- **Extract**:
For low-volume accounts (under $1,000/month, under 100 comments/week), the native filter may be sufficient. For most brands running meaningful ad spend, the native filter's gaps — inconsistent dark post coverage, no AI sentiment analysis, no link-hiding rule, no audit log — create meaningful exposure. Dedicated tools like MyComments.io provide more reliable protection.

What is Facebook Moderation Assist and how is it different from the keyword filter?

Facebook Moderation Assist is a newer feature in Meta Business Suite that allows you to set up rule-based automation for comments — including hiding comments that contain links (without specifying exact URLs). It's more structured than the basic keyword list and supports automated reply triggers. However, it's still rule-based (not AI-powered) and has the same limitations as the native filter regarding dark post coverage and sentiment analysis.

Can I hide all comments containing links using Facebook's native filter?

Using Facebook's native keyword filter, you can't reliably hide all comments with links — because there are too many possible URL patterns to list individually. Using Facebook Moderation Assist, you can set a "contains link" trigger that hides most link-containing comments. For comprehensive link hiding across all ad placements, dedicated tools like MyComments.io have a dedicated link-hiding rule that catches any URL format.

- **Collected data**:

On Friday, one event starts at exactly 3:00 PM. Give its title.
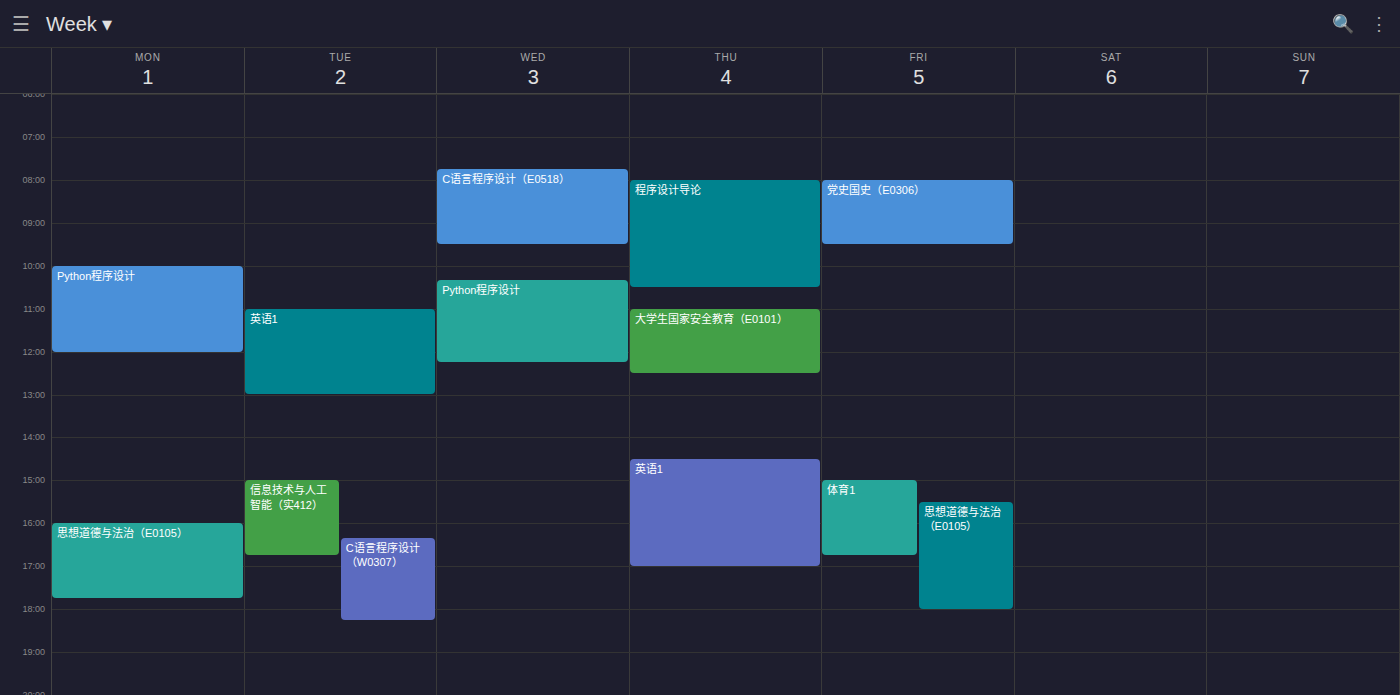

- **The exercise**: Keep writing the Facebook comment-moderation FAQ, starting right after its last sentence about link hiding.

- **Task response**:
How do I see what comments Facebook's filter has hidden?

You can't — Facebook's native comment filter doesn't provide an audit log or a record of what's been hidden. This is one of the reasons dedicated moderation tools are preferred by advertisers: tools like MyComments.io log every hidden comment with the timestamp, content, and rule that triggered the hide, accessible any time from your dashboard.


Start with the Native Filter, Graduate When You Need To

Facebook's native comment filter is the right place to start — enable the profanity filter at Strong, add your key custom keywords, and set up a "contains link" rule in Moderation Assist. This costs nothing and catches the most obvious content.

When your comment volume, ad spend, or spam sophistication outgrows what the native filter can handle, MyComments.io is the most targeted upgrade — purpose-built for Facebook and Instagram ad comment moderation, with AI sentiment analysis, dark post coverage, and real-time hiding.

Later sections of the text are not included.